Law firms are outsourcing some of the work on their cases to other countries, joining a growing national trend of trying to cut costs by using a labor force paid at a lower rate than American workers.
    "Clients are entitled to get these things done in an efficient way," said Jim Shea, managing partner of Venable LLP, one of the Washington area's biggest law firms.
    His firm has used Indian companies to draft patent applications for Venable clients. The foreign companies also have done "coding" of legal documents in which they index and annotate them before transferring them to computer software.
    The Indian firms can do legal work for about $40 an hour, compared with $120 an hour charged by many U.S. law firms.
    Mr. Shea said the quality of work does not suffer from using foreign workers because it is reviewed by U.S. lawyers.
    "We apply the legal experience and expertise we're required to apply," he said.
    Other Washington law firms that occasionally outsource legal work include Arnold & Porter LLP and Howrey LLP.
    Although most of Howrey's outsourcing is done in the United States, some of its contractors have partnerships with companies overseas.
    The work is limited to coding and electronic data processing, said Brian Conlon, Howrey's chief information officer.
    About 695,000 lawyers and 200,000 paralegals were employed in the United States in 2002, according to the U.S. Bureau of Labor Statistics.
    About 1,300 Indian workers provide services for U.S. lawyers, generating about $52 million in revenue, according to Evalueserve, a business and legal research firm with more than 800 employees in India.
    By 2015, their billings to U.S. firms would increase to $970 million at the current growth rate.
    Alok Aggarwal, Evalueserve's chief executive officer, said the kind of "grunt work" done by his company avoids any privacy problems for law firm clients.

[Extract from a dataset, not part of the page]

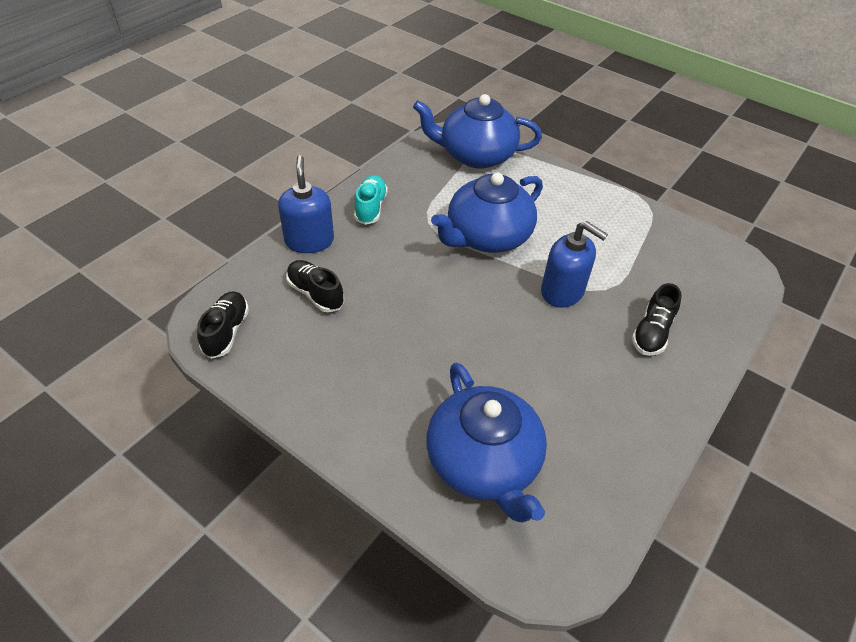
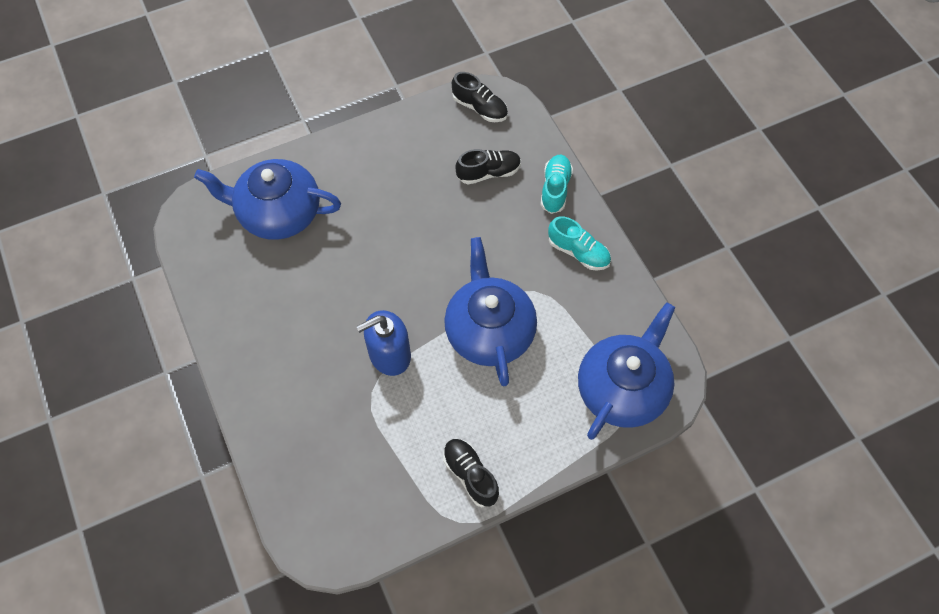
camera: 120 degrees right, 15 degrees up
(309, 241) = (555, 189): blue soap dispenser -> turquoise shoe
(652, 333) = (305, 397): black shoe -> black shoe (470, 475)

    "Of course, many U.S. lawyers have expressed their reservations about Evalueserve doing legal research for them, and this concern is often related to confidentiality aspects and quality of deliverables," Mr. Aggarwal said. "However, once we do a few pilot projects with them, we have been able to overcome their reservations."
    In addition to patent drafting and coding, the company writes simple contracts, leases and legal memoranda.
    Growth of work outsourced to India would make up 2 percent of new legal jobs in the United States in the next 10 years at the current rate, according to Evalueserve.
    Major corporations that outsource legal work include United Technologies Corp., Oracle Corp. and Bayer AG, whose officials did not return calls and e-mails for comment.
    More than 3 million U.S. jobs have been outsourced to other countries in the past four years, according to the U.S. government. More than 13 million are forecast to move offshore in the next 10 years.
    Many of the jobs have been concentrated in manufacturing and information technology, and Internet connectivity and Indian economic policy have made the country friendly to foreign business.
    "It's only in the last year and a half or two this has started to gain the focus and attention of law firms," said Liam Brown, chief executive officer of Integreon, a New York outsourcing company for professional services founded seven years ago.
    Of the company's nearly 1,000 employees, about 950 work in India. Its clients include some of the largest investment banks and law firms with offices in the Washington area.
    He said outsourcing of legal work is unlikely to move beyond support services to include advice or representation of clients.
    "That is core to what a law firm does," Mr. Brown said.
    American Bar Association officials say they know law firms outsource work to foreign countries, but they have not seen problems arise from it.
    "We have not either endorsed it or opposed it," said Nancy Slonim, the association's deputy director for policy communications.